Constant Rate Scheduling: Constant-Rate Distributional Change for Efficient Training and Sampling in Diffusion Models
This work addresses efficiency and performance improvements in diffusion models for image generation, representing an incremental advancement in noise schedule optimization.
The authors tackled the problem of optimizing noise schedules in diffusion models to ensure a constant rate of distributional change, achieving a state-of-the-art FID score of 2.03 on LSUN Horse 256×256 without sacrificing mode coverage.

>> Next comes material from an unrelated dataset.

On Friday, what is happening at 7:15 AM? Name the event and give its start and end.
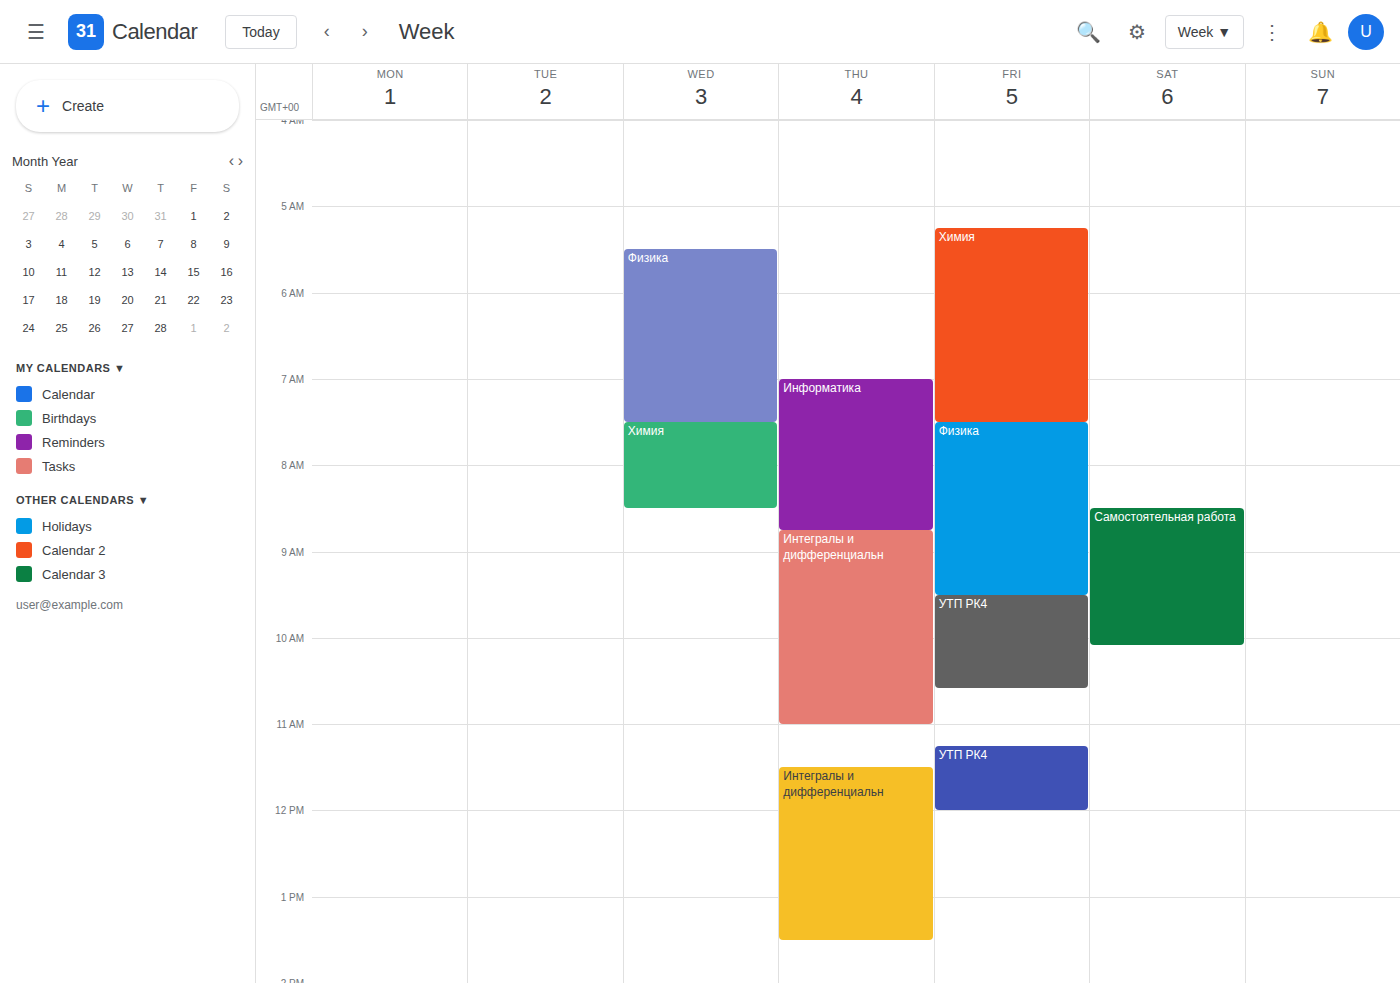
"Химия", 5:15 AM to 7:30 AMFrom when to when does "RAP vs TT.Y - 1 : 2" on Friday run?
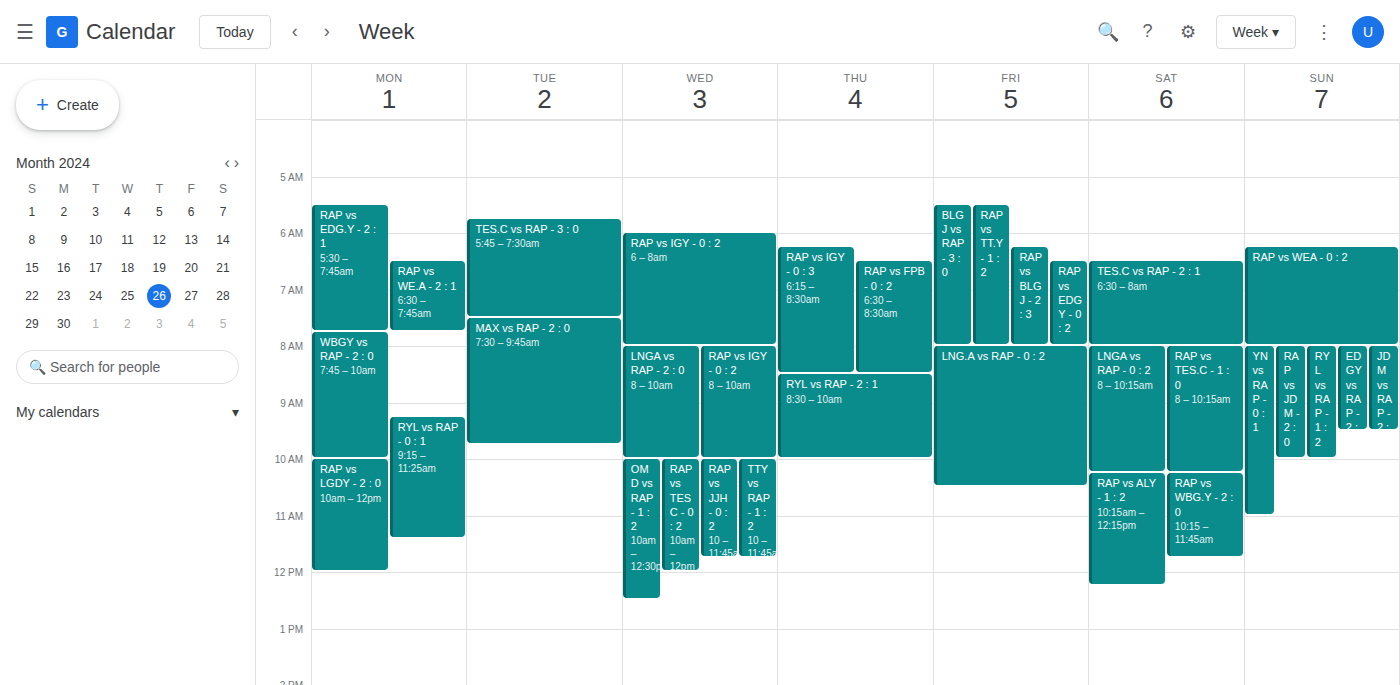
5:30 AM to 8:00 AM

We propose a general approach to optimize noise schedules for training and sampling in diffusion models. Our approach optimizes the noise schedules to ensure a constant rate of change in the probability distribution of diffused data throughout the diffusion process. Any distance metric for measuring the probability-distributional change is applicable to our approach, and we introduce three distance metrics. We evaluated the effectiveness of our approach on unconditional and class-conditional image-generation tasks using the LSUN (Horse, Bedroom, Church), ImageNet, FFHQ, and CIFAR10 datasets. Through extensive experiments, we confirmed that our approach broadly improves the performance of pixel-space and latent-space diffusion models regardless of the dataset, sampler, and number of function evaluations ranging from 5 to 250. Notably, by using our approach for optimizing both training and sampling schedules, we achieved a state-of-the-art FID score of 2.03 without sacrificing mode coverage on LSUN Horse 256 $\times$ 256.